> [Tasks for understanding figures]:
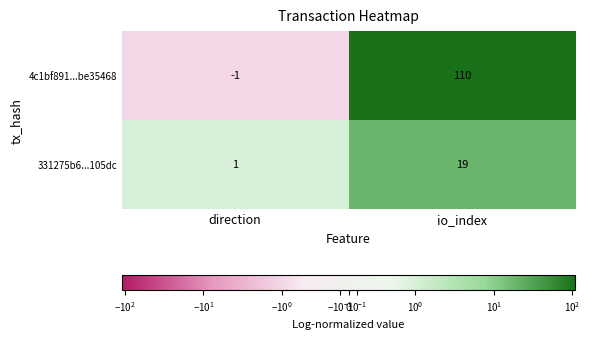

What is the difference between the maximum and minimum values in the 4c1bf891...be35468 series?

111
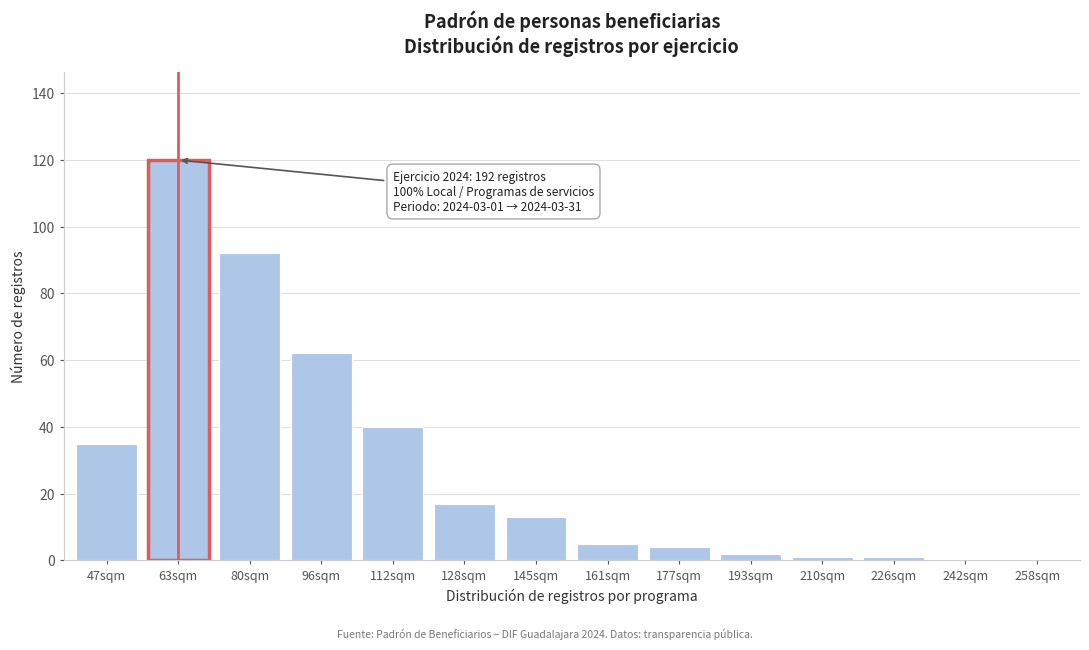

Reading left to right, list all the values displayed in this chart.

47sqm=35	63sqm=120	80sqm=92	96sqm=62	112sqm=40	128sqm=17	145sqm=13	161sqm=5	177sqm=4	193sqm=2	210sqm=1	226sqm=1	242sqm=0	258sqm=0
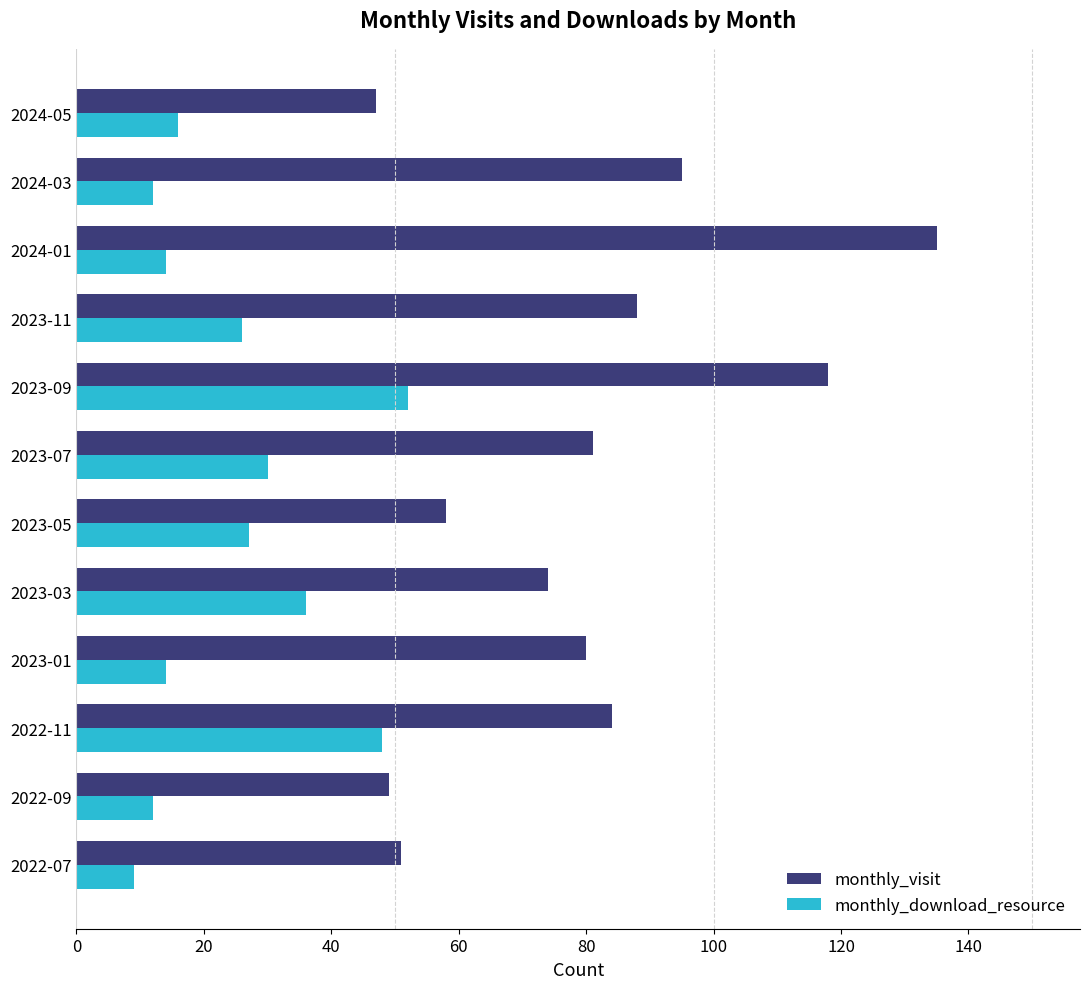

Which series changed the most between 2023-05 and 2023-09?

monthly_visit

> [Task directions]:
Can you output all the lines above as a numbered list, skipping the blank lines and omitting the pictures?

> [Your solution]:
1. What is the difference between the maximum and minimum values in the 4c1bf891...be35468 series?
2. 111
3. Reading left to right, list all the values displayed in this chart.
4. 47sqm=35	63sqm=120	80sqm=92	96sqm=62	112sqm=40	128sqm=17	145sqm=13	161sqm=5	177sqm=4	193sqm=2	210sqm=1	226sqm=1	242sqm=0	258sqm=0
5. Which series changed the most between 2023-05 and 2023-09?
6. monthly_visit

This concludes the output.